### Kutipan Teks
'''

Permasalahannya, apakah kebijakan NDPE tersebut dapat digunakan untuk mendorong perusahaan memproduksi biofuel berkelanjutan di Indonesia? Sebelum membahas lebih jauh, biofuel berkelanjutan dalam tulisan ini berarti bahan bakar nabati yang dihasilkan tanpa melanggar prinsip keberlanjutan lingkungan yang ditetapkan dalam NDPE, maupun kebijakan RSPO. Biofuel memang merupakan energi baru terbarukan yang dapat digunakan sebagai pengganti fosil. Namun, jika proses produksinya menyebabkan kerusakan hutan, merampas tanah, dan melanggar HAM, sama saja memperparah krisis iklim.
Kebijakan No Deforestation, No Peat and No Exploitation (NDPE)
No Deforestation, No Peatland, and No Exploitation (NDPE) adalah sebuah kebijakan yang dibuat oleh perusahaan dan harus dipatuhi oleh setiap perusahaan yang menyepakatinya. Kebijakan tersebut dibuat sebagai jawaban atas kerusakan lingkungan yang berujung pada krisis iklim. NDPE telah diadopsi oleh perusahaan produsen, pemasok, hingga pengelola akhir.

'''

### Data yang Ditampilkan
'''

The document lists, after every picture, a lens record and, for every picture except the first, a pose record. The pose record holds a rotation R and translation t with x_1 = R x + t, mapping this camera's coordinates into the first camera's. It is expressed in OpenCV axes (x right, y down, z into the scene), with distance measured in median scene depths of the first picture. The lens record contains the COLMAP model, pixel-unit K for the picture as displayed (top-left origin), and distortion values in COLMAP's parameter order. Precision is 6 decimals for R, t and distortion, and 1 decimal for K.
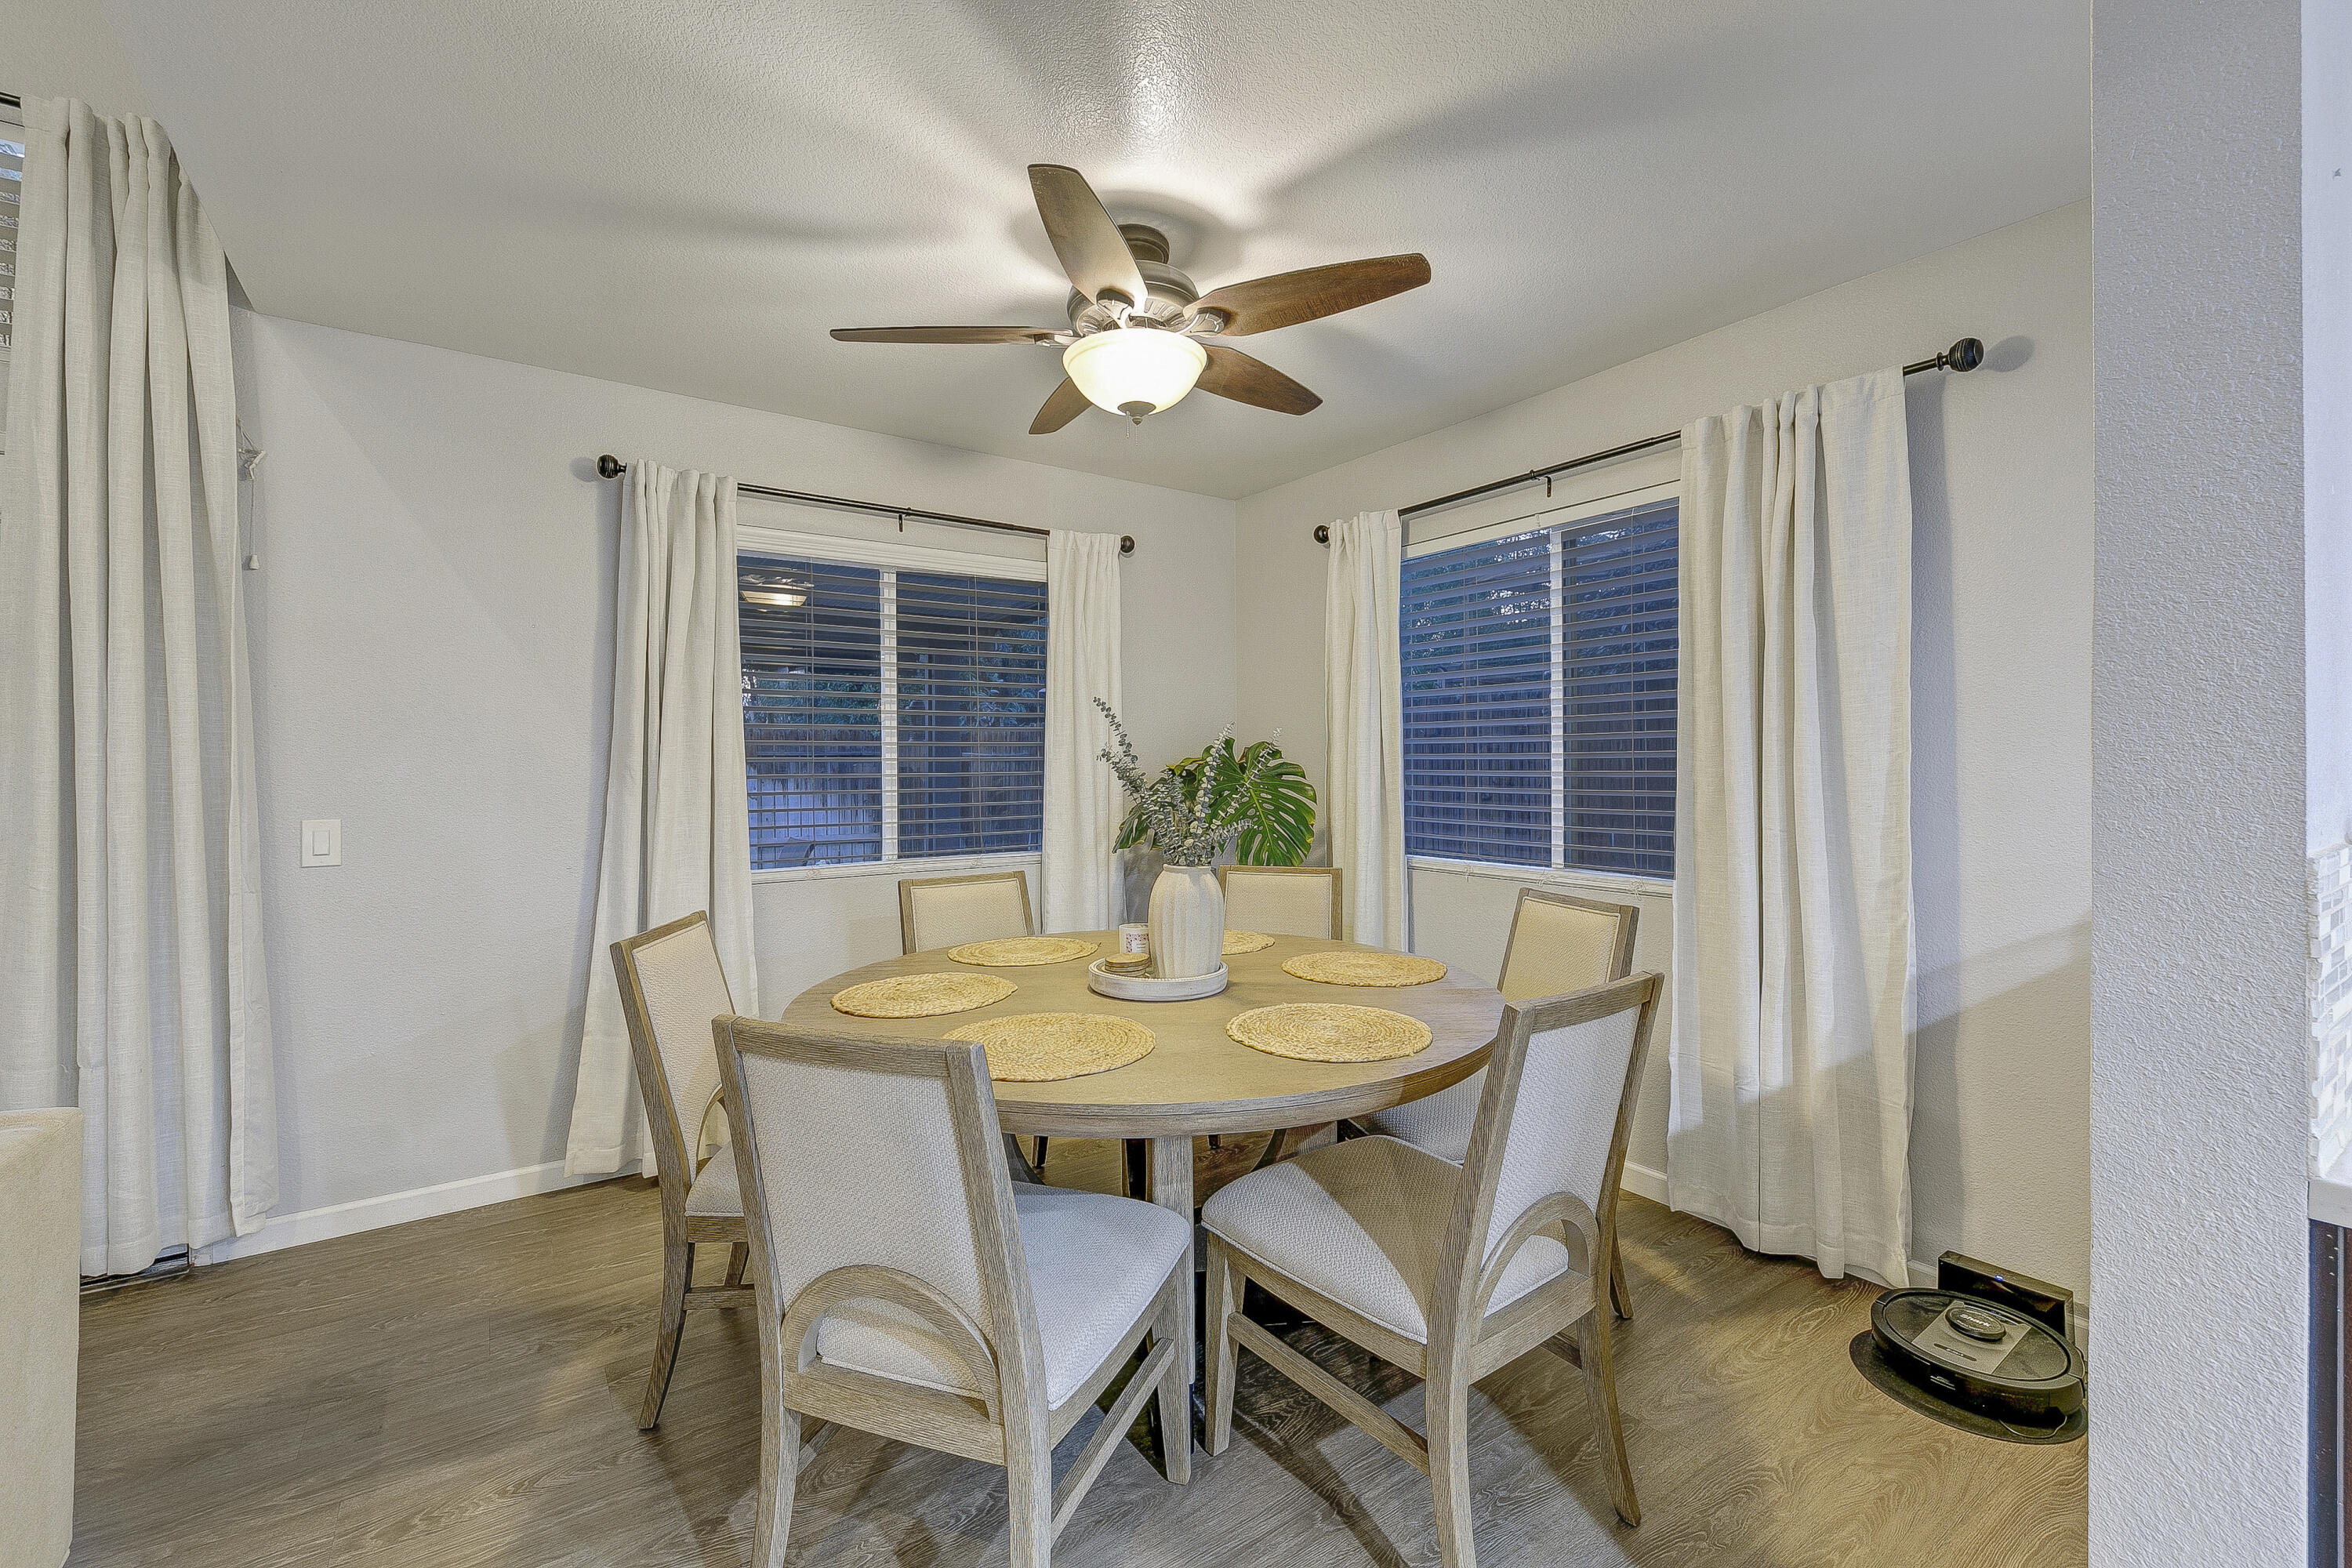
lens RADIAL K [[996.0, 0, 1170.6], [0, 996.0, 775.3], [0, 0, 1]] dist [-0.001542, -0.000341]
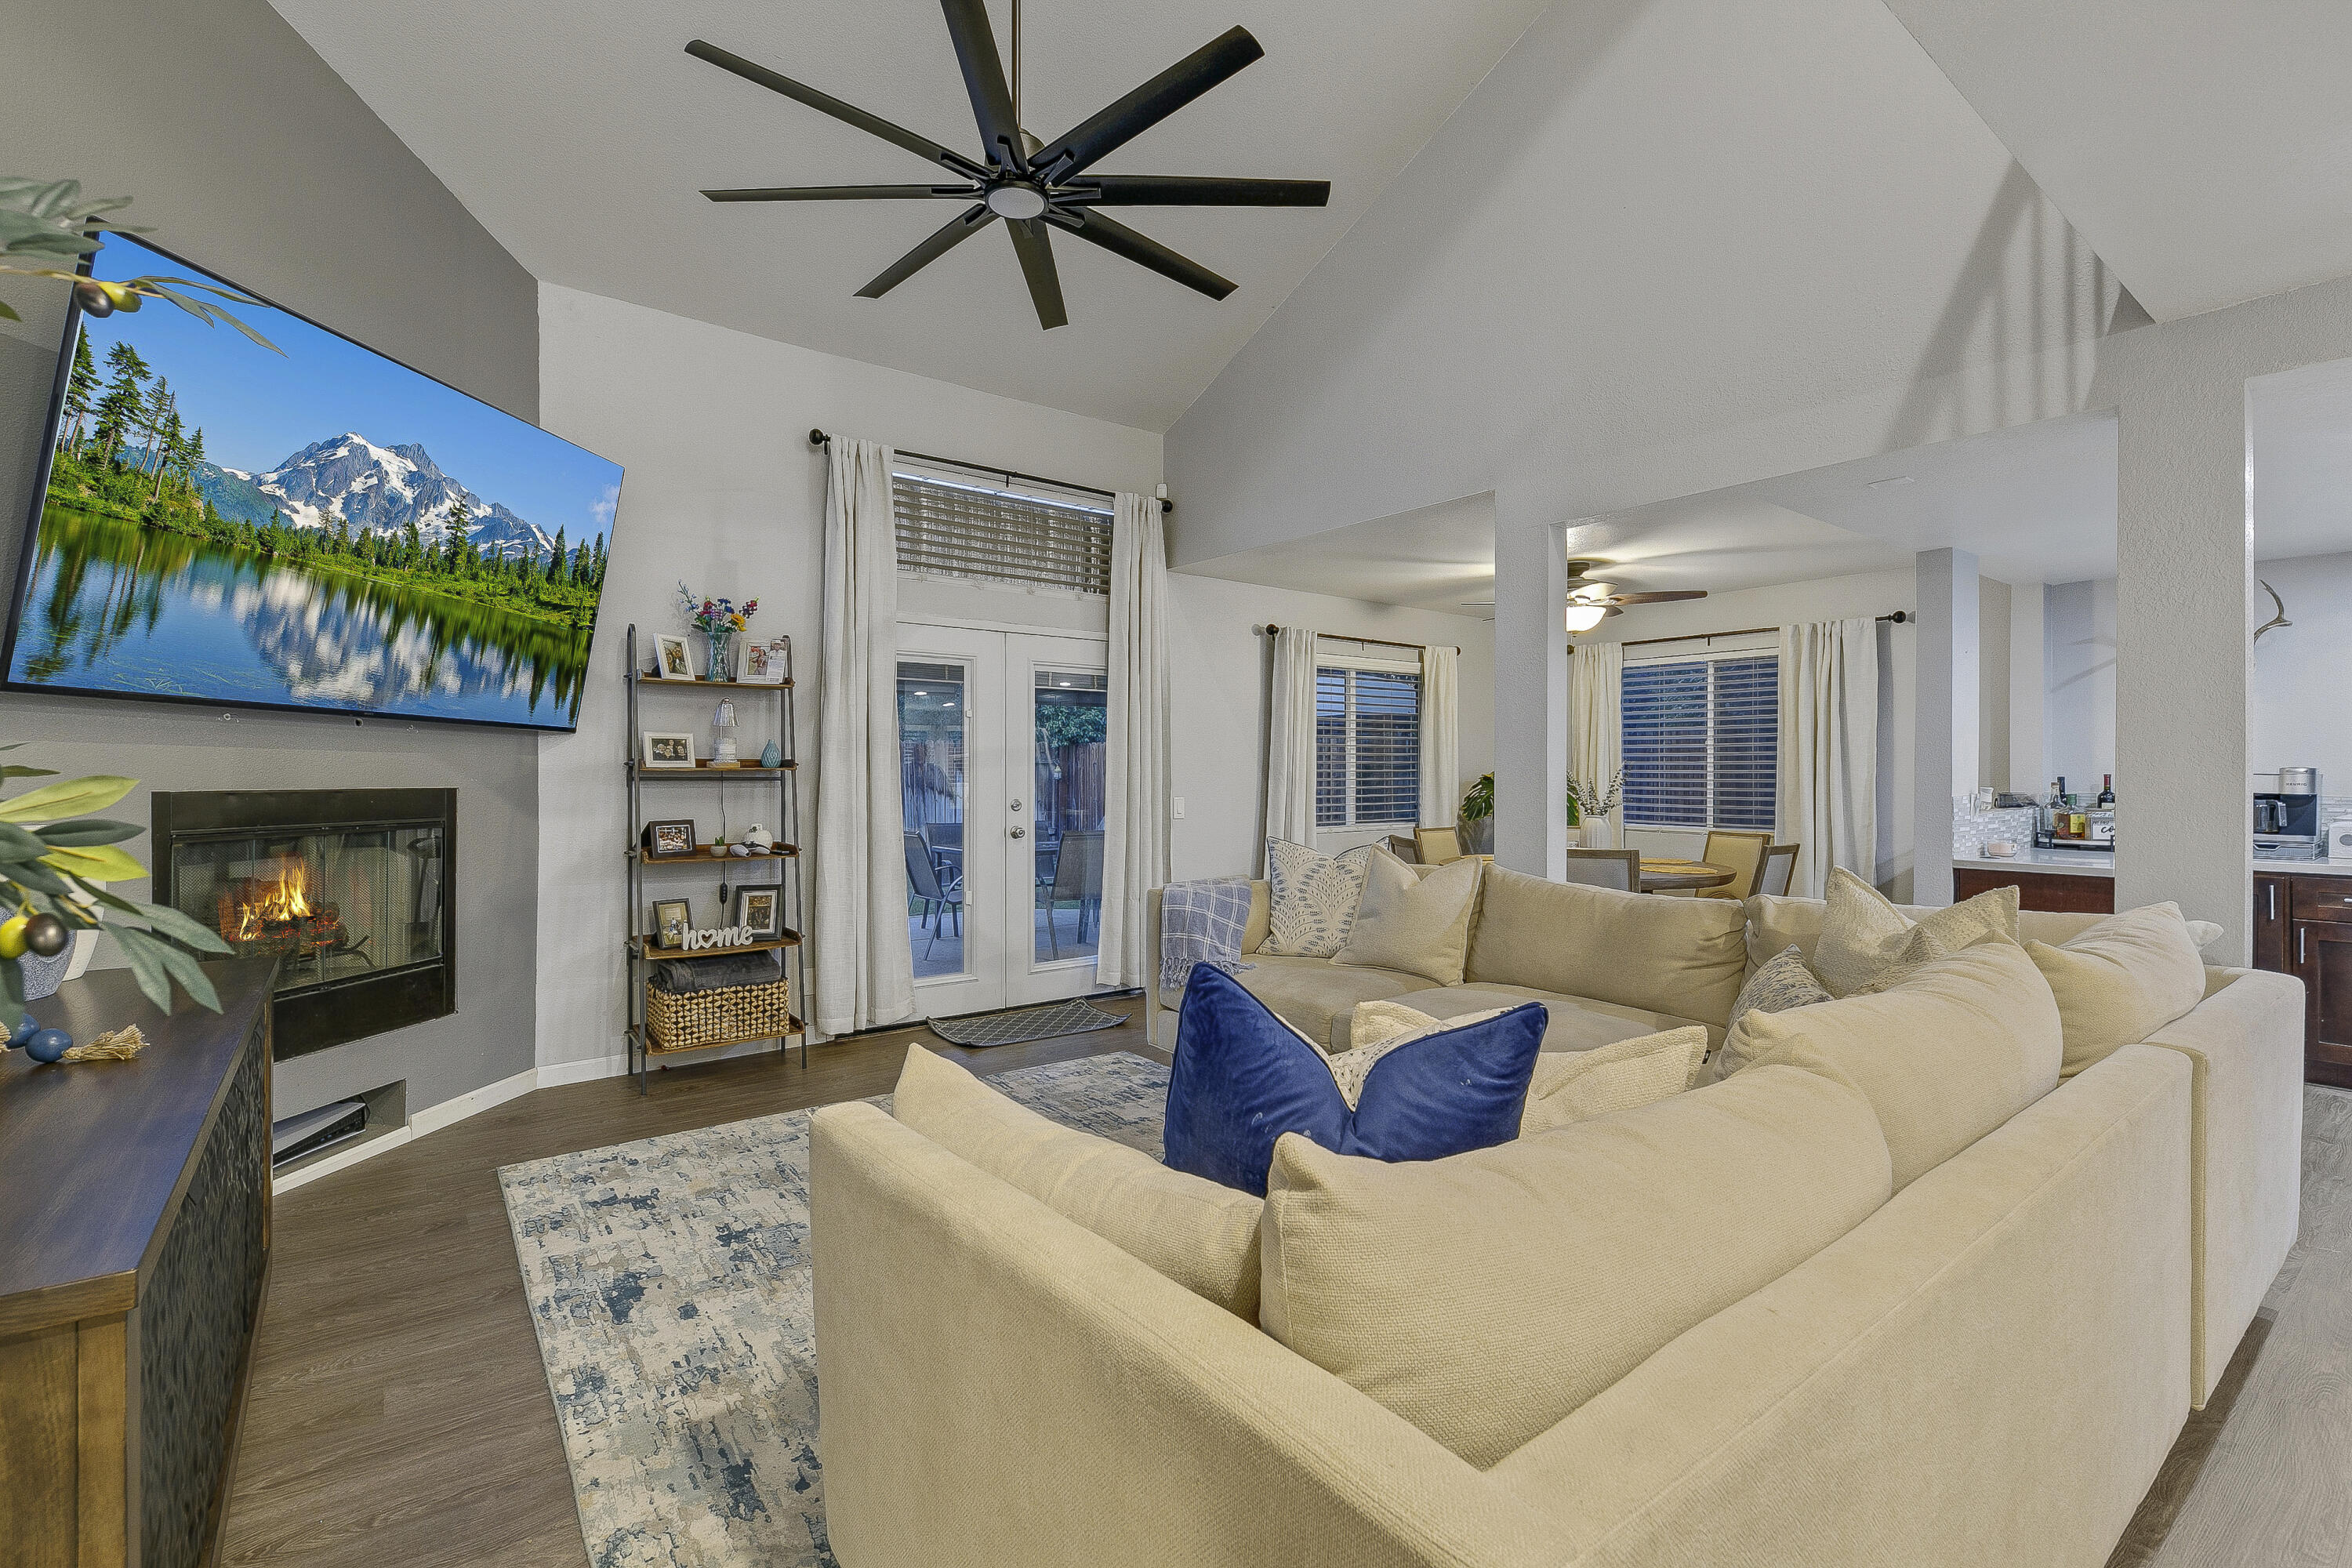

'''

### Tugas Latihan
1. Menurut kutipan teks tentang kebijakan NDPE, pihak mana saja yang telah mengadopsi kebijakan tersebut?
2. Lanjutkan kutipan teks tentang kebijakan NDPE mulai dari sesudah kalimat terakhirnya.

### Jawaban Kegiatan
1. Kebijakan NDPE telah diadopsi oleh perusahaan produsen, pemasok, hingga pengelola akhir.

2.
Kebijakan ini juga diadopsi oleh investor. Setidaknya 56 lembaga investasi yang mengadopsi standar NDPE di bawah prinsip investasi bertanggung jawab PBB (UN Principles for Responsible Investmen). Prinsip investasi tersebut mewajibkan perusahaan sawit mengadopsi kebijakan NDPE.
Sesuai dengan namanya, kebijakan NDPE, terdapat tiga prinsip. Setiap prinsip tersebut memiliki indikator masing-masing. Saat diadopsi ke dalam P&C RSPO, prinsip tersebut juga saling berkaitan dengan kebijakan yang dibuat oleh RSPO. Selengkapnya lihat tabel 3.
Tabel 3. Indikator kebijakan NDPE
Perusahaan seperti Unilever, Pepsico, Johnson and Johnson (J&J), Cargill, Sime Darby, Socfin, IOI Group, Indofood Agri Resources, Wilmar, Musim Mas, Golden Agri-Resources dan masih banyak lagi, telah mengadopsi kebijakan NDPE. Menurut Chain Reaction Research (CRR), kebijakan NDPE telah mencakup 74 persen perusahaan penyulingan di Indonesia dan Malaysia.[6] Selain itu, CRR juga mengidentifikasi 207 kilang penyulingan yang mengadopsi NDPE. Perusahaan tersebut, ada yang berada di USA, Afrika Selatan, UK, Brazil, dan sebagainya, walaupun kapasitas produksinya—jika digabungkan—lebih rendah dibanding Indonesia dan Malaysia.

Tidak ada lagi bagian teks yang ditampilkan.